(THE DATA begins)

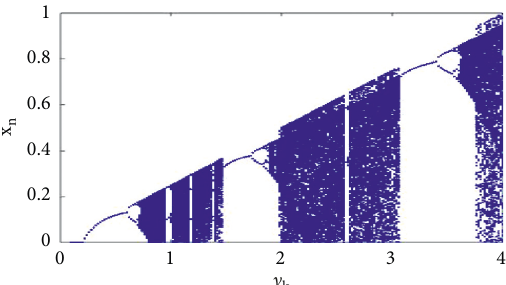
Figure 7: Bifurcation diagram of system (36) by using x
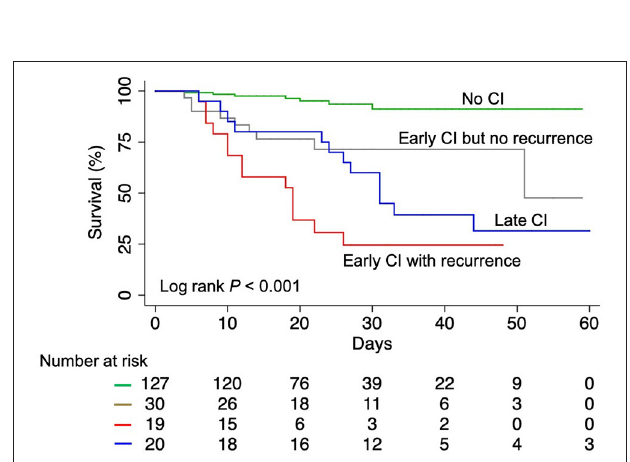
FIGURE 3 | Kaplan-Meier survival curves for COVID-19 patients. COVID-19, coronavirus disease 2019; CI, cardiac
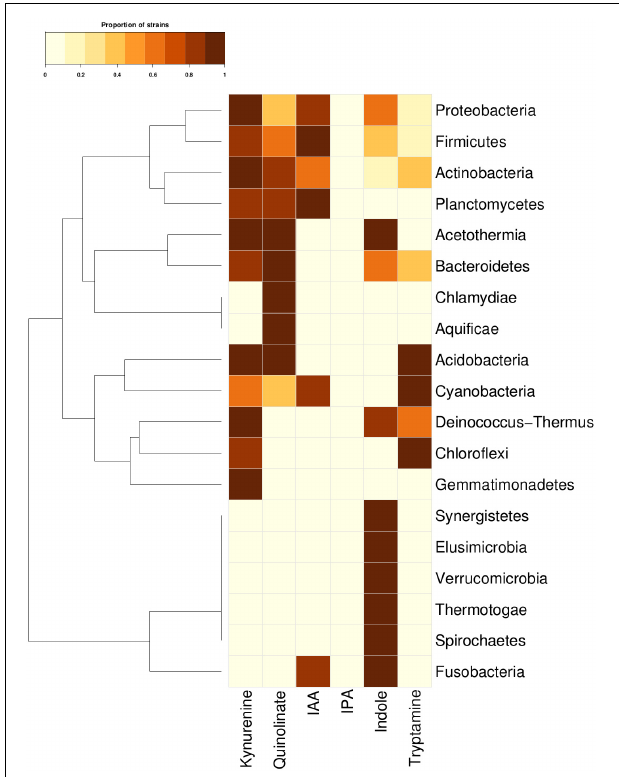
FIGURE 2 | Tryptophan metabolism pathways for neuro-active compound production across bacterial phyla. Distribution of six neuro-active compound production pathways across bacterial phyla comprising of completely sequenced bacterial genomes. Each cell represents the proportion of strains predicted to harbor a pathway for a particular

(THE DATA ends)
(THE DATA begins)

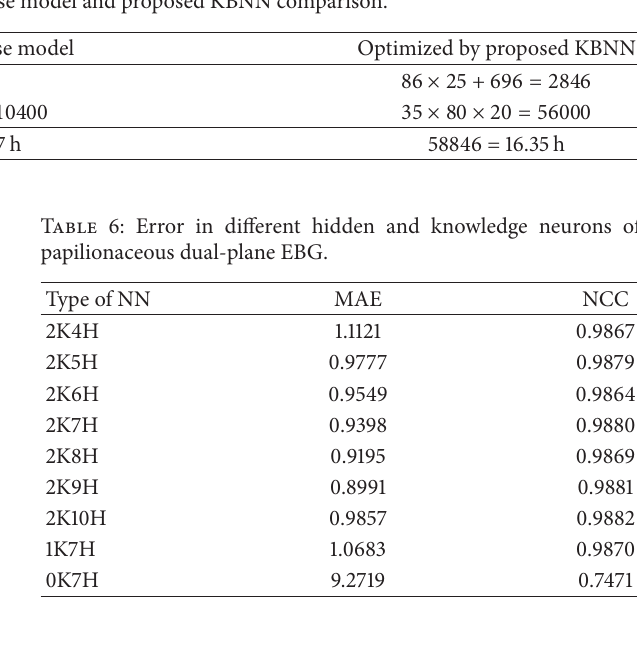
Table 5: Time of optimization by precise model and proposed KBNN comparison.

(THE DATA ends)

# DIRECTIONS FOR THIS TASK
Write back word for word every line in the entries above from the one with "Figure 7: Bifurcation" to the one with "FIGURE 2 | Tryptophan", ends included, and none of the pictures.

# ANSWER TO THIS PROBLEM
Figure 7: Bifurcation diagram of system (36) by using x
FIGURE 3 | Kaplan-Meier survival curves for COVID-19 patients. COVID-19, coronavirus disease 2019; CI, cardiac
FIGURE 2 | Tryptophan metabolism pathways for neuro-active compound production across bacterial phyla. Distribution of six neuro-active compound production pathways across bacterial phyla comprising of completely sequenced bacterial genomes. Each cell represents the proportion of strains predicted to harbor a pathway for a particular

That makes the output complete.